Keeping campaign promises could be disastrous

Last week 20 Washoe County residents filed a new political party for the state — the Nevada Constitution Party.

Las Vegas Review-Journal capitol reporter Ed Vogel wrote, “Otilia Krapff, the executive director of the new party, said every state but Nevada already has a Constitution Party and she and the others want governments to downsize, taxes to be lowered, term-limits placed on federal elected officials and ‘people elected who say what they are going to do and stick with it.’ ”

Actually, Nevada does already have a Constitution Party. It’s just not called that. Nevada’s Independent American Party, which was formed as a vehicle for George Wallace’s 1968 presidential candidacy, is the Nevada affiliate of the Constitution Party. Last year, the IAP’s line on the Nevada ballot was given over to CP presidential nominee Virgil Goode, the IAP hosted Nevada appearances of Goode, and the IAP’s Janine Hansen is the Western states chairwoman of the Constitution Party.

But that wasn’t the part that really caught my eye in Vogel’s story. It was the quote from Krapff that political candidates should “say what they are going to do and stick with it.”

Why is that a good idea?

Imagine that a candidate ran for the House in the 1938 election on a campaign of “no new taxes.” Starting in 1940, the Congress started enacting the largest tax increases in U.S. history, first to pay for military preparedness and then, after 1941, for war against Japan and Germany. Should that candidate have stuck with his anti-tax position?

In 1928 Herbert Hoover was elected president as a laissez faire candidate who would continue President Calvin Coolidge’s hands-off attitude toward the business community. When that unregulated business community caused the massive financial collapse that caused the Great Depression, Hoover was as good as his word. For three years after the stock market crash, Hoover kept his campaign promise, refusing to use federal power to revive the economy. His commitment to small government and laissez faire economics prevented him from doing anything substantive, and his belief that the business community would right itself and the nation caused the Depression to stretch out for the rest of his term and become almost a semi-permanent institution. And when Hoover did act, he sometimes made things worse, prolonging the Depression, as when he pitted the U.S. against the world’s businesspeople by signing a high tariff law.

It was tragic for those who lived in misery and even died of disease or malnutrition that Hoover could not change his position.

In Nevada in 1950, Republican Charles Russell was elected governor on a pledge not to raise taxes. He had failed to anticipate what effect that pledge would have on the state’s parents and children in the entirely foreseeable postwar frenzy. The troops had come home from World War II mostly in 1946. It was during Russell’s governorship that the baby boom started being felt in state and local programs and agencies and, above all, in the schools.

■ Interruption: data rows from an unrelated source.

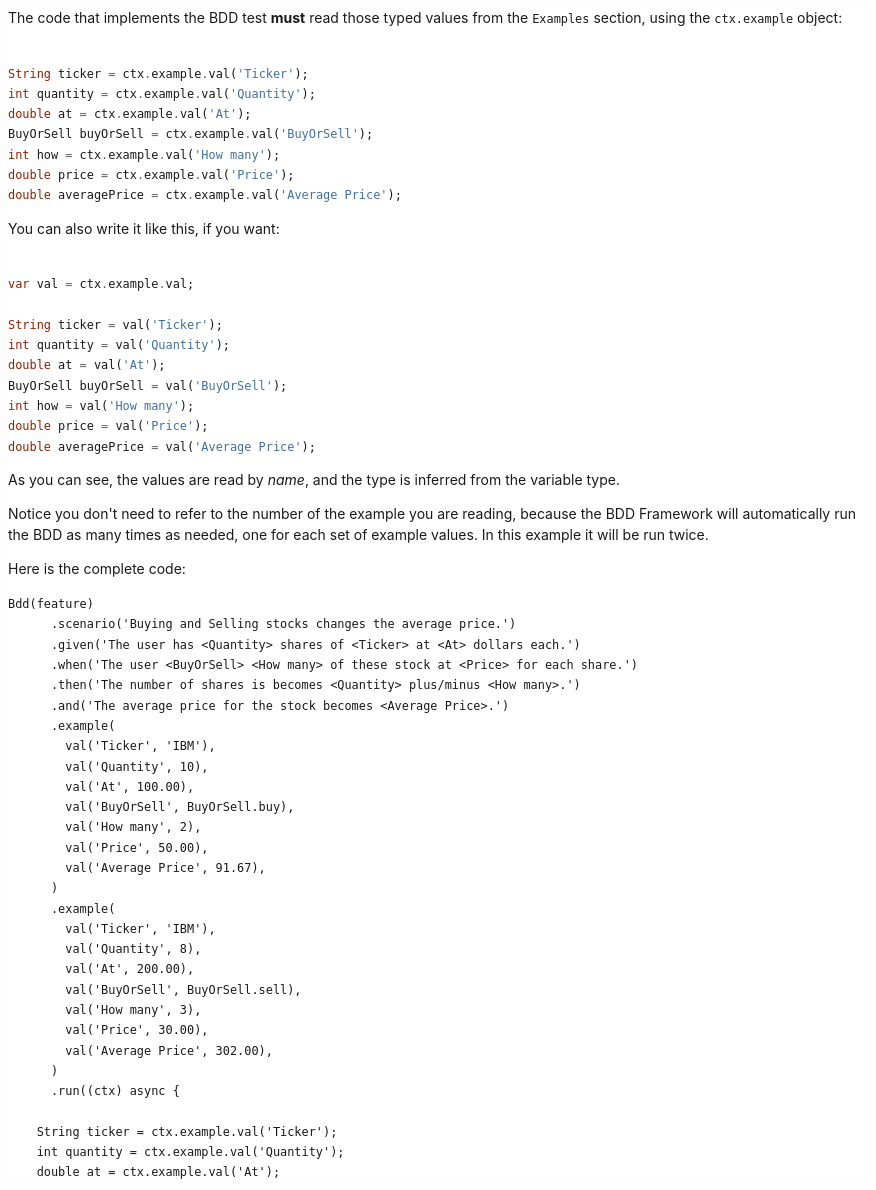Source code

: The code that implements the BDD test **must** read those typed values from the `Examples` section,
using the `ctx.example` object:

```dart

String ticker = ctx.example.val('Ticker');
int quantity = ctx.example.val('Quantity');
double at = ctx.example.val('At');
BuyOrSell buyOrSell = ctx.example.val('BuyOrSell');
int how = ctx.example.val('How many');
double price = ctx.example.val('Price');
double averagePrice = ctx.example.val('Average Price');
```

You can also write it like this, if you want:

```dart

var val = ctx.example.val;

String ticker = val('Ticker');
int quantity = val('Quantity');
double at = val('At');
BuyOrSell buyOrSell = val('BuyOrSell');
int how = val('How many');
double price = val('Price');
double averagePrice = val('Average Price');
```

As you can see, the values are read by _name_, and the type is inferred from the variable type.

Notice you don't need to refer to the number of the example you are reading, because the BDD Framework will
automatically run the BDD as many times as needed, one for each set of example values.
In this example it will be run twice.

Here is the complete code:

```
Bdd(feature)
      .scenario('Buying and Selling stocks changes the average price.')
      .given('The user has <Quantity> shares of <Ticker> at <At> dollars each.')
      .when('The user <BuyOrSell> <How many> of these stock at <Price> for each share.')
      .then('The number of shares is becomes <Quantity> plus/minus <How many>.')
      .and('The average price for the stock becomes <Average Price>.')
      .example(
        val('Ticker', 'IBM'),
        val('Quantity', 10),
        val('At', 100.00),
        val('BuyOrSell', BuyOrSell.buy),
        val('How many', 2),
        val('Price', 50.00),
        val('Average Price', 91.67),
      )
      .example(
        val('Ticker', 'IBM'),
        val('Quantity', 8),
        val('At', 200.00),
        val('BuyOrSell', BuyOrSell.sell),
        val('How many', 3),
        val('Price', 30.00),
        val('Average Price', 302.00),
      )
      .run((ctx) async {
    
    String ticker = ctx.example.val('Ticker');
    int quantity = ctx.example.val('Quantity');
    double at = ctx.example.val('At');
```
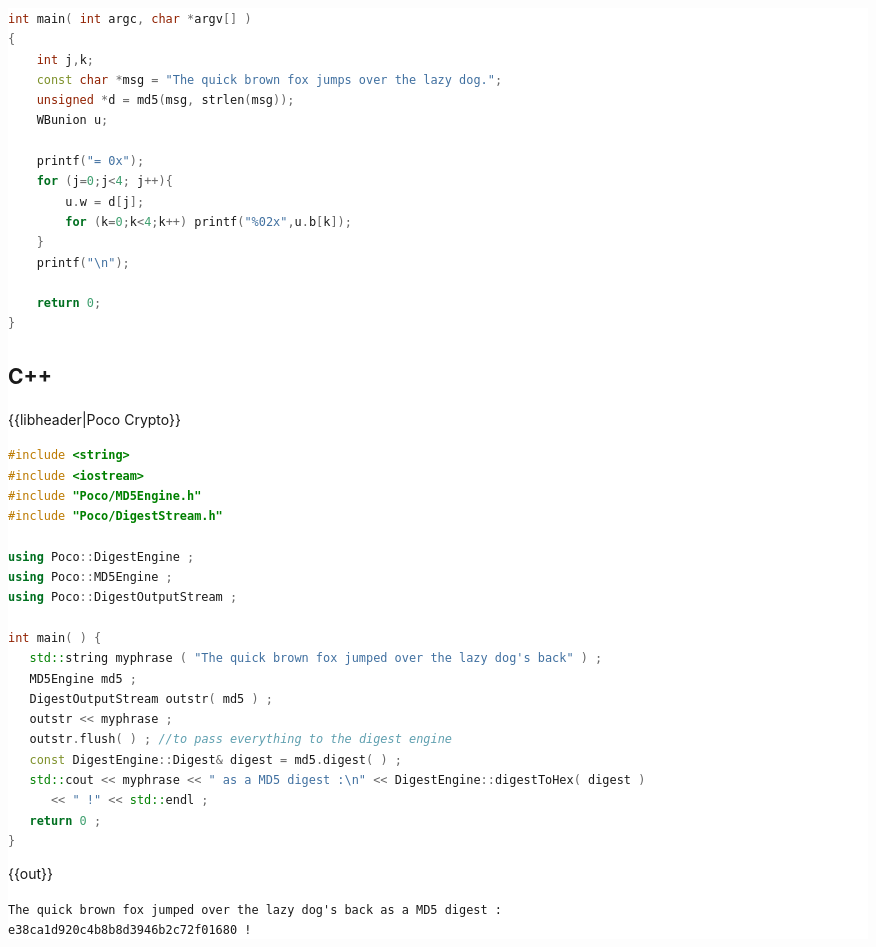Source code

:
 ```cpp
int main( int argc, char *argv[] )
{
    int j,k;
    const char *msg = "The quick brown fox jumps over the lazy dog.";
    unsigned *d = md5(msg, strlen(msg));
    WBunion u;

    printf("= 0x");
    for (j=0;j<4; j++){
        u.w = d[j];
        for (k=0;k<4;k++) printf("%02x",u.b[k]);
    }
    printf("\n");

    return 0;
}
```



## C++

{{libheader|Poco Crypto}}

```cpp
#include <string>
#include <iostream>
#include "Poco/MD5Engine.h"
#include "Poco/DigestStream.h"

using Poco::DigestEngine ;
using Poco::MD5Engine ;
using Poco::DigestOutputStream ;

int main( ) {
   std::string myphrase ( "The quick brown fox jumped over the lazy dog's back" ) ;
   MD5Engine md5 ;
   DigestOutputStream outstr( md5 ) ;
   outstr << myphrase ;
   outstr.flush( ) ; //to pass everything to the digest engine
   const DigestEngine::Digest& digest = md5.digest( ) ;
   std::cout << myphrase << " as a MD5 digest :\n" << DigestEngine::digestToHex( digest )
      << " !" << std::endl ;
   return 0 ;
}
```

{{out}}

```txt
The quick brown fox jumped over the lazy dog's back as a MD5 digest :
e38ca1d920c4b8b8d3946b2c72f01680 !

```
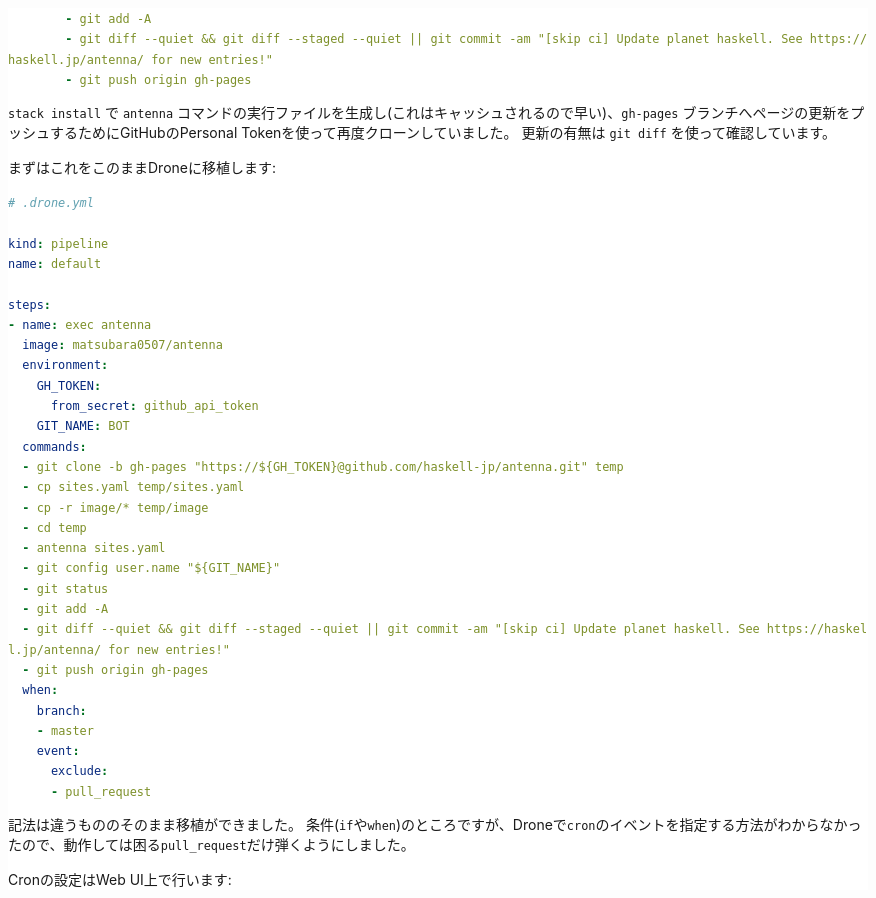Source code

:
 ```yaml
        - git add -A
        - git diff --quiet && git diff --staged --quiet || git commit -am "[skip ci] Update planet haskell. See https://haskell.jp/antenna/ for new entries!"
        - git push origin gh-pages
```

`stack install` で `antenna` コマンドの実行ファイルを生成し(これはキャッシュされるので早い)、`gh-pages` ブランチへページの更新をプッシュするためにGitHubのPersonal Tokenを使って再度クローンしていました。
更新の有無は `git diff` を使って確認しています。

まずはこれをこのままDroneに移植します:

```yaml
# .drone.yml

kind: pipeline
name: default

steps:
- name: exec antenna
  image: matsubara0507/antenna
  environment:
    GH_TOKEN:
      from_secret: github_api_token
    GIT_NAME: BOT
  commands:
  - git clone -b gh-pages "https://${GH_TOKEN}@github.com/haskell-jp/antenna.git" temp
  - cp sites.yaml temp/sites.yaml
  - cp -r image/* temp/image
  - cd temp
  - antenna sites.yaml
  - git config user.name "${GIT_NAME}"
  - git status
  - git add -A
  - git diff --quiet && git diff --staged --quiet || git commit -am "[skip ci] Update planet haskell. See https://haskell.jp/antenna/ for new entries!"
  - git push origin gh-pages
  when:
    branch:
    - master
    event:
      exclude:
      - pull_request
```

記法は違うもののそのまま移植ができました。
条件(`if`や`when`)のところですが、Droneで`cron`のイベントを指定する方法がわからなかったので、動作しては困る`pull_request`だけ弾くようにしました。

Cronの設定はWeb UI上で行います:


[^drone-cache]: キャッシュの導入の仕方は記事にしたので興味のある方は是非「[GCS で Drone 1.0 をキャッシュする - ひげメモ](https://matsubara0507.github.io/posts/2019-01-06-use-drone-cache-with-gcs.html)」
[^haskelljp-dockerhub]: もしDocker Hubのhaskelljp組織アカウントのメンバーになりたい場合はHaskell-jp Slackで声をかけてください(チャンネルはどこでも良いですよ)。
[^git-with-ssh]: この話も記事にしておきました「[Drone Plugin を作ってみた: git-with-ssh - ひげメモ](https://matsubara0507.github.io/posts/2019-01-20-create-drone-git-with-ssh.html)」
[^scrapbook]: この修正は `haskell-jp/antenna` ではなく、[`matsubara0507/scrapbook`](https://github.com/matsubara0507/scrapbook) からやる必要があります。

The Nevada birthrate jumped 57 percent in the first five months of 1947 over the same period of 1946. The state’s school system neared collapse. A state that always had low taxes suddenly could not pay for desperately needed school construction and the cost of educating the largest classes in history.

Parents organized to demand higher taxes, but Russell decided to stick with his campaign pledge. Nevadans lost four long years because it was held hostage to his promise. In 1954 he was re-elected without a no-taxes pledge and the state was finally able to pay for an adequate (although not more) school system. Until then, baby boomers had suffered through inferior early educations.

The first George Bush is often faulted for breaking his 1988 “no new taxes” pledge. But imagine the economic consequences if he had not. During the Reagan decade the nation had lived on hot checks and its economy was being damaged by the consequences of deficit spending. The deficit had more than tripled in 10 years and was a drag on the economy.

Franklin Roosevelt, who replaced Hoover as president, once said that he believed he should “take a method and try it. If it fails, admit it frankly and try another. But above all, try something.”

Keeping every campaign promise would have a nice abstract, ivory tower symmetry, but in the real world it would be a disaster. Those like the Constitution Party organizers want candidate allegiance to dogma, not candidates who learn from experience.

Dennis Myers is a veteran and Nevada journalist.